The Nigerian Naira on Wednesday, February 14, depreciated for the second time this week to N360.37 per United States Dollar in the Investors and Exporters (I&E) window of the foreign exchange market.
Data from the Financial Market Dealers Quote (FMDQ) showed that the indicative exchange rate for the window rose to N360.37 per dollar, yesterday, from N360.22 per dollar on Tuesday, translating to 15 kobo depreciation.
The 15 kobo depreciation of the naira was in spite of the 12 percent increase in the volume of dollars traded in the I&E window.
The window recorded a turnover of $169.16 million from $151.55 million on Tuesday.
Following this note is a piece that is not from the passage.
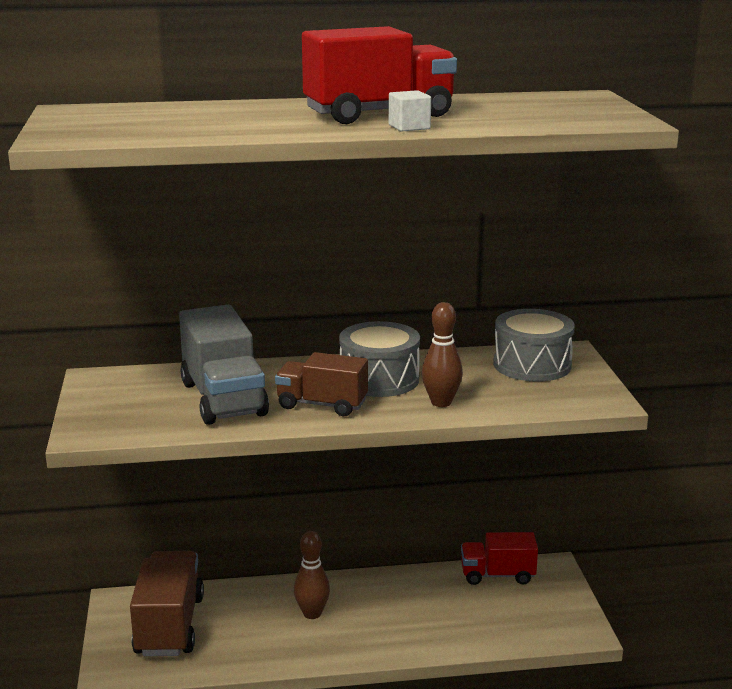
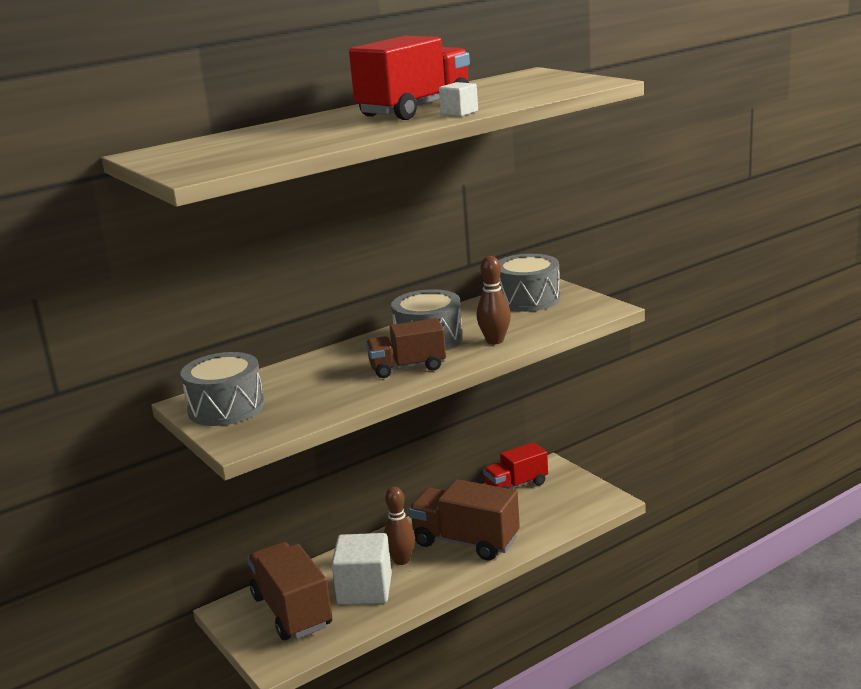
camera: 25 degrees left, 0 degrees up
grey truck [179,305,269,425] -> none
none -> grey drum [180,352,264,426]
none -> white cube [331,533,392,605]
none -> brown truck [409,479,520,560]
It was gathered that naira remained stable at N363 per dollar in the parallel market for the seventh consecutive business day.
- Senate probes scarcity of lower naira denominations
Earlier in the week, the Senate had said it was investigating the scarcity of lower naira denominations, which the lawmakers considered a threat to the economy.
The denominations are N5, N10, N20, N50, N100 and N200.
Following the adoption of a motion by Senator Peter Nwaoboshi (Delta-North) titled, ‘Scarcity of Lower Denomination Currency Notes,’ the Senate resolved to mandate the joint Committee on Banking, Insurance and Other Financial Institutions; and Finance to investigate the scarcity.
The committee was further asked to proffer lasting solution to the issue and report back within two weeks.
In the motion, Nwaoboshi said, “The Senate notes with serious concern the protracted scarcity of lower naira denominations.
“It is concerned that scarcity of N5, N10, N20, N50, N100 and N200 notes poses a severe threat to the economy of the nation, which is just recovering from recession, as it is worsening inflationary trends, with attendant consequences.
“The Senate notes that the nation’s currency is highly essential and critical in national development; and if mismanaged, the economy is doomed with adverse effect on the people and the nation.
“The Senate is worried that banks in Nigeria no longer dispense lower naira denominations, with the excuse that they hardly receive them from the Central Bank of Nigeria.
“The Senate is worried also that reports in the media over the issue are not cheery at all.”